He sido médica durante más de 30 años y neuróloga durante 25 de ellos.
Últimamente me preocupa especialmente la gran cantidad de jóvenes que me derivan con cuatro o cinco diagnósticos preexistentes de enfermedades crónicas, algunas de las cuales solo tienen cura.
Autismo , síndrome de Tourette, TDAH, migrañas, fibromialgia, síndrome de ovario poliquístico, depresión, trastornos alimentarios, ansiedad y muchas más.
El alarmante aumento de personas diagnosticadas con trastornos de salud mental, dificultades de conducta y de aprendizaje aparece con frecuencia en las redes, la prensa y en nuestras conversaciones.
¿Qué dicen las estadísticas sobre nuestra salud?
A primera vista, parecen indicar que estamos considerablemente menos sanos física y mentalmente que antes.
Pero hay otras maneras de interpretarlas. ¿Podrían simplemente reflejar que somos mucho mejores reconociendo problemas médicos e identificando a las personas que necesitan tratamiento?

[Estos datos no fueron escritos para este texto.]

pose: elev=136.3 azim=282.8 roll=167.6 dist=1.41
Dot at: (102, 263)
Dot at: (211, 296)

Trastornos como el autismo podrían estar en aumento porque las personas finalmente están recibiendo el diagnóstico correcto y apoyo.

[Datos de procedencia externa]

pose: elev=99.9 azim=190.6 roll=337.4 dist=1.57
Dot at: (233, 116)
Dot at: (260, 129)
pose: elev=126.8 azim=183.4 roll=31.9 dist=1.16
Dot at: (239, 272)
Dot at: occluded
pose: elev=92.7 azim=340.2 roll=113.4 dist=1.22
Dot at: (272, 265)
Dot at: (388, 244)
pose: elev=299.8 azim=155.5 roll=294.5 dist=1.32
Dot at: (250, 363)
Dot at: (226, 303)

Pero existe una tercera posibilidad.
Podría ser que no todos estos nuevos diagnósticos sean lo que parecen.
Podría ser que los problemas médicos limítrofes se estén convirtiendo en diagnósticos irrefutables y que las diferencias normales se estén patologizando.
Estas estadísticas podrían indicar que las experiencias cotidianas, las imperfecciones corporales, la tristeza y la ansiedad social se estén subsumiendo en la categoría de trastorno médico.
En otras palabras: puede que no estemos enfermando más, sino que estemos atribuyéndolo más a la enfermedad.
¿Cuál de estas explicaciones es más probable que sea correcta? Es una cuestión en la que es difícil llegar a un acuerdo.
Pero nos interesa mucho encontrar la respuesta, ya que la tendencia a detectar problemas de salud en formas más leves y tempranas, y la suposición de que siempre es lo correcto, avanza implacablemente.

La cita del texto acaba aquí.